== Using the information ==
(1) In the discussion about taxes and guns, what do terror regimes make a tactic of repression and control?
(2) Carry on the discussion about taxes and guns from its last comment.

== Source passage ==
============================================================
There are also other differences on entirely different dimensions than the lethal/non-lethal dimension. For example, it is tolerably predictable what acts will put an American into confrontation with state sanctioned force. In Stalinist Russia, not so much. Terror regimes make the randomness of the violence a tactic of repression and control. States with functioning legal orders may not eschew violence, and they don’t always operate by rules I’d call just, but they do tend to at least operate based on some system of more or less transparent rules that at least put the citizens on notice of where the lines are. They prefer coerced compliance to violence.
I’m still very comfortable saying “taxes are collected by men with guns” though, even in America. Not because it is literally true in every case that they are collected at gunpoint, but because ultimately, they are paid in large part because of the reality of men with guns willing to deprive us of our liberty if possible, and our lives if necessary, to compel payment.
Can you give me a for instance of a time when men use guns for law enforcement, rather than as a preventative measure to avoid injury? Other than “do not attack people”, there’s essentially no law that is enforced through the use of firearms. I guess Utah’s three murderers with firing squad deaths in my lifetimes, maybe four in yours.
Again, if you could provide an example of someone being deprived of their life in order to compel their payment of taxes, I would appreciate it. The phrase is intended to evoke a police state and you appear to recognize that such an evocation is inappropriate. I feel wholly confident that were the police to be largely disarmed the level of taxpayer compliance would not substantially drop.
Whenever someone resists arrest and is shot for it.
I’m no libertarian, but you’re being far too literal here. Just because most people who are arrested go quietly doesn’t mean the threat of being shot isn’t there.
It literally happens every day James. I’ll give you a couple headliners — Ferguson, Waco — but this is a weird question. It’s routine enough that most of the instances get little or no coverage so I certainly can’t name every instance. But you know perfectly well guns are used in law enforcement.
See Umbra’s comment. No, it is not common in the United States for IRS agents to stick guns in people’s faces to collect taxes. We sheeple are too submissive to make that necessary. But stop filing your returns, ignore the letters and the calls, and watch what happens. First, they find your assets if they can and they just take them. If that isn’t sufficient, they prosecute you for tax evasion. It is at that point that the guys with the guns show up to take you away. Resist them, and they will use force. Everyone knows this, which is why most people never get to that point.
I downloaded the book. I wasn’t sure that would be enough to put me on a federal watch list, so I searched for it on Amazon as well.
I’m pretty sure that most of our law enforcers on the street carry guns.
============================================================
Saved data entries
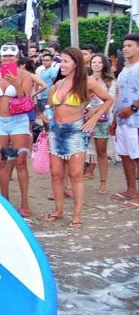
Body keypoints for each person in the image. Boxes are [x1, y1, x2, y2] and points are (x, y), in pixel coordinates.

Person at [42, 48, 112, 227]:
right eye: (61, 61)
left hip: (75, 131)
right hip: (56, 131)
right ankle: (58, 210)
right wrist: (46, 116)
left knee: (75, 175)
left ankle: (77, 216)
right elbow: (50, 106)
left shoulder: (87, 82)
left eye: (65, 61)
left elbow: (109, 100)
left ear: (75, 63)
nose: (61, 65)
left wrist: (94, 117)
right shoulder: (58, 84)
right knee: (56, 174)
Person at [0, 43, 34, 217]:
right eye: (5, 56)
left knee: (20, 162)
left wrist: (16, 82)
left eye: (11, 56)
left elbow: (26, 99)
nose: (8, 59)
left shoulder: (25, 75)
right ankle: (5, 200)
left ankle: (24, 203)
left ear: (17, 57)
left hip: (18, 122)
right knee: (2, 162)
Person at [109, 34, 139, 208]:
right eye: (124, 45)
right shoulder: (124, 70)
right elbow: (119, 96)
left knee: (137, 156)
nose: (125, 49)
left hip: (136, 121)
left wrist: (133, 108)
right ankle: (130, 190)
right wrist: (114, 120)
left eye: (129, 45)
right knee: (125, 155)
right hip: (121, 120)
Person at [83, 54, 116, 194]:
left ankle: (103, 183)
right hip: (85, 118)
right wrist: (88, 109)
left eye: (99, 62)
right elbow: (81, 97)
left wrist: (96, 111)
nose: (96, 64)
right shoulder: (85, 80)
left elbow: (111, 100)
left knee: (101, 152)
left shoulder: (110, 82)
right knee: (80, 151)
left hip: (103, 120)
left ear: (104, 64)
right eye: (93, 62)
============================================================
== Outputs by task ==
(1) The randomness of the violence.

(2)
It used to be that liberals would complain about this and wish for a society in which our police were unarmed like English bobbies. (I’m old enough to remember this.) But the English police are increasingly armed (though not necessarily the bobbies) and here in the United States the USDA, SSA, NOAA, and just about every national administrative agency now has heavily armed officers. Now the left (no longer liberal) sneers at any concerns about this, or at least did when Obama was upping the arms race. In the early Obama administration the Fish and Wildlife Service did a politically motivated paramilitary raid on the Gibson Guitar Company, and the people who used to wish for unarmed bobbies were cool with it.
Is it really your position that Darren Wilson was not shooting in self defense when he killed Michael Brown?
I’m not sure which of the shootings at Waco you’re referring to. Do you mean the initial raid, the final assault, or a different moment?
I should be clear that I am not denying that this sort of oppression exists. This is why I find The Reticulator’s Stalinist analogy more convincing than the men with guns line; we do use oppressive non-lethal methods. Obviously, it is not on the scale of Stalin’s use of them and it is not remotely comparable in its intensity; Schmidt was in no danger of starvation or torture while he was serving his time. I believe that The Reticulator accepts this, though.
This is sophistry. The ultimate power behind all of those nonlethal methods is a man with a gun. The only reason the nonlethal methods work is because in the end they are backed with lethal force.
I’m not sure we’re both thinking the same about this or not. I just now upgraded my membership to the Thatcher level in the hope that I could use extra words to explain myself better sometimes, in this case about the genteel non-lethal methods that can be used to control a population. (BTW, the Ricochet sign-up pages now seem to be hiding the information that the Thatcher level gives one more words to use in comments. Maybe it’s an attempt to emulate the Obama version of transparency.)
No, but that wasn’t what you asked. You asked for an example of “us[ing] guns for law enforcement. Darren Wilson used his gun for law enforcement. At Waco, guns were used both in the initial raid and the final assault (and the whole time in between).
Using a gun for self defense is not the same thing as using a gun for law enforcement. If you’re suggesting that the problem is that we cannot attack and murder policemen, then describing them as men with guns is much more relevant than I thought.
It may be, in part, my growing up in a country where very few policemen had guns, but I simply do not believe this to be true. I don’t think that Cato or John believe it, either, although I’d welcome clarification if they do. This is true in the case of abuses (what happened to Schiff in no way required anyone to use lethal force, or even to consider so) and in the case of most legitimate law enforcement.
There are cases where the UK felt that it needed to have armed police; IRA issues and such. Outside the kind of issue that is relevant only to a very few (the reason you’re not a terrorist is not because of the police being armed, right?), societies can get along just fine with only non-lethal violence.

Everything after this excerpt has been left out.